C’est dans l’incertitude et le désarroi après des catastrophes sans pareilles qu’entre les 9 et 15 octobre 1940 le Lycée polonais Cyprian Norwid apparut à Villard-de-Lans : effondrement de la Pologne en septembre 1939 et flots de réfugiés, jeunes surtout, anciens soldats, mais aussi familles entières ; défaite française en 1940 ; évacuation de Paris ; exode massif de la population après l’armistice qui semblait entériner l’irréparable et exclure la lutte armée sur les champs de bataille au moment où, en Pologne dépecée, entièrement occupée, se multipliaient à une cadence effarante les exécutions, les déportations, et s’allumaient les fours crématoires des camps de concentration.
Le lycée fut accueilli par les habitants avec bienveillance et compréhension. Accueilli, nullement imposé, point essentiel pour comprendre la suite.
Ce lycée, dont les effectifs grandissaient de jour en jour pour ne pas dire d’heure en heure, voulut être un refuge pour les jeunes combattants exilés et sans avenir immédiat, un peu leur propre maison où ils pouvaient se sentir en sécurité, en même temps qu’une école où l’on pouvait, en attendant la reprise des hostilités, faire des études dans de bonnes conditions et préparer le baccalauréat, reconnu par le gouvernement français comme l’équivalent des diplômes français analogues, donnant accès à tous les établissements d’enseignement supé¬rieur.

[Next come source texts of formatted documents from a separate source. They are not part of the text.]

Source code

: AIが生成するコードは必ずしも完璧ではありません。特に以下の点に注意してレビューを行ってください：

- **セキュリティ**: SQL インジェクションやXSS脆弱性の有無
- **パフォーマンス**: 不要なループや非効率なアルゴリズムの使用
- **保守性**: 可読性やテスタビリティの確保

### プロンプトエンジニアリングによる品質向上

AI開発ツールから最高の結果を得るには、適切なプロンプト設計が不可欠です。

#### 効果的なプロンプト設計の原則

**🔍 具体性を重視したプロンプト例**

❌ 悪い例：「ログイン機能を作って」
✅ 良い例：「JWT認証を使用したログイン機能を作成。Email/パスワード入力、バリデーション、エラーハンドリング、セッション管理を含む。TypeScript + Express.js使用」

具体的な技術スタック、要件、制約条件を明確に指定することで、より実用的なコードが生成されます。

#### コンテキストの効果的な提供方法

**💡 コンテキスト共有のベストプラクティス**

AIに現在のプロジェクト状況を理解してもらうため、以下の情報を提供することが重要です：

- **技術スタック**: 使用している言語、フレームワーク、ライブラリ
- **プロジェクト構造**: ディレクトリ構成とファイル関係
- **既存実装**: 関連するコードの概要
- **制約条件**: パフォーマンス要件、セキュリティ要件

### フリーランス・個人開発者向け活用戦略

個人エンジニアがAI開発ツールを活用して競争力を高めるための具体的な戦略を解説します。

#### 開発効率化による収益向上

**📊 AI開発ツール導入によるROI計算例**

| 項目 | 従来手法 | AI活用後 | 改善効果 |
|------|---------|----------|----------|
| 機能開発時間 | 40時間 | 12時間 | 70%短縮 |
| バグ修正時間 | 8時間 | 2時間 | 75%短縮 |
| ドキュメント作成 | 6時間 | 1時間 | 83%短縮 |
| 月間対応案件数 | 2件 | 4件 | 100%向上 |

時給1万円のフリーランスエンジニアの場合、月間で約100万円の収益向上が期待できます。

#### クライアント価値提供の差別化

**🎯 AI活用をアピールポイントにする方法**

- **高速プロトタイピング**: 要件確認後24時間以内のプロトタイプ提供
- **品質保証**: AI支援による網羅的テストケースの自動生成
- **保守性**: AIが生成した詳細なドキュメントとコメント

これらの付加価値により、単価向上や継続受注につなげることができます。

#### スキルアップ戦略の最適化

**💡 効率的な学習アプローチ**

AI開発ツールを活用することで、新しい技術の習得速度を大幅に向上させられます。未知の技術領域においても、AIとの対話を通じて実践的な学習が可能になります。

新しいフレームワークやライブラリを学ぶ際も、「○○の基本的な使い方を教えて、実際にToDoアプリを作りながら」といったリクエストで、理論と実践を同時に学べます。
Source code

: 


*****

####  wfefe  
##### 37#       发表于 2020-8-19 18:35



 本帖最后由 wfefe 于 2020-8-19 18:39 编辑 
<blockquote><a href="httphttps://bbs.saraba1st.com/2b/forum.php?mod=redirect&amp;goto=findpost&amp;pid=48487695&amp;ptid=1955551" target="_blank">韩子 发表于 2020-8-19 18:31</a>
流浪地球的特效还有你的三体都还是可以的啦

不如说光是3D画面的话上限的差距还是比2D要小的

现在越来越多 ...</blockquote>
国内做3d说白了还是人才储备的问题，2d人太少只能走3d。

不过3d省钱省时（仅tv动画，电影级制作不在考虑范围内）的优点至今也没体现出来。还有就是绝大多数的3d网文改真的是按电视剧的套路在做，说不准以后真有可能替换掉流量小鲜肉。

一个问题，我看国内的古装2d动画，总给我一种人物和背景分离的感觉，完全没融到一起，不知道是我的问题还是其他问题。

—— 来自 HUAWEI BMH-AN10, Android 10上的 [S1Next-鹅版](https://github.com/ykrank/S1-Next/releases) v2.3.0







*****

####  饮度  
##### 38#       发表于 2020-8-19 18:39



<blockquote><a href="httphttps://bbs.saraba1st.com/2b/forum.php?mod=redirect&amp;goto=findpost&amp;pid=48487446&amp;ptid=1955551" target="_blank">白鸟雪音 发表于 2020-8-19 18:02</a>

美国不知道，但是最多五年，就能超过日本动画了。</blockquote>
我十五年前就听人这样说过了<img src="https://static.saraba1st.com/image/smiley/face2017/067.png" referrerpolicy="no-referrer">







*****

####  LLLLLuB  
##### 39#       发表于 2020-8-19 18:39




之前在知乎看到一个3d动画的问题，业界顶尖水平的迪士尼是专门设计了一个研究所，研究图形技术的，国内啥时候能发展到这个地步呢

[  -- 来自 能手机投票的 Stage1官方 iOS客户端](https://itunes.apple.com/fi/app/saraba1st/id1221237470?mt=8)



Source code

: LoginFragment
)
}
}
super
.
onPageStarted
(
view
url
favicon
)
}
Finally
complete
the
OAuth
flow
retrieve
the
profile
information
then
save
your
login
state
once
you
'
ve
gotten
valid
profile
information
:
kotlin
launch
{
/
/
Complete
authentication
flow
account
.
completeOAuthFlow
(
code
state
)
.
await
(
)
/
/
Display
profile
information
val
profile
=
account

Mais le lycée Norwid fit davantage. Dans les limites de ses possibilités humaines, il voulut être une réponse aux événements historiques qui déroulaient dans le monde tant sur le plan militaire que culturel. Tendus à l’extrême dans un acte de foi et d’espérance, souvent démenti par les événements, mais ne s’abandonnant jamais au désespoir, considéré comme lâcheté. Sans cette référence à l’histoire qui se faisait sous nos yeux et à laquelle nous participions, corps et âme, il n’est pas possible de comprendre le caractère spécifique et d’esprit du lycée.
Lycée de résistance morale, intellectuelle et spirituelle, patriotique et hautement humaniste. Lycée de résistance militaire : être prêt à reprendre les armes dès que les circonstances le permettraient ou même avant pour les impatients et pour ceux qui étaient menacés à cause de leur activité dans le maquis : ils partaient clandestinement vers l’Espagne pour rejoindre les rangs de l’armée polonaise en Angleterre.
Dans aucun cas on ne devait se sentir démobilisé. Habillés de vêtements civils, tous, dans leur conscience — directeurs, professeurs, personnel administratif, employé de cuisine ou de ferme, élèves — étaient des combattants par vocation et libre choix. D’où cette discipline extérieure, semi-militaire qui frappait ceux qui nous regardaient du dehors ; d’où le souci qu’avait la direction d’assurer aux élèves une bonne forme physique et sportive dont l’artisan fut M. Budrewicz qui, dès les premières semaines, entra en relation avec les clubs sportifs français, organisa les compétitions et noua avec eux des liens d’amitié durables.
Les traits distinctifs dont je viens de vous rappeler l’importance donnèrent au lycée son armature interne, son caractère historique d’une école qui n’était pas comme les autres.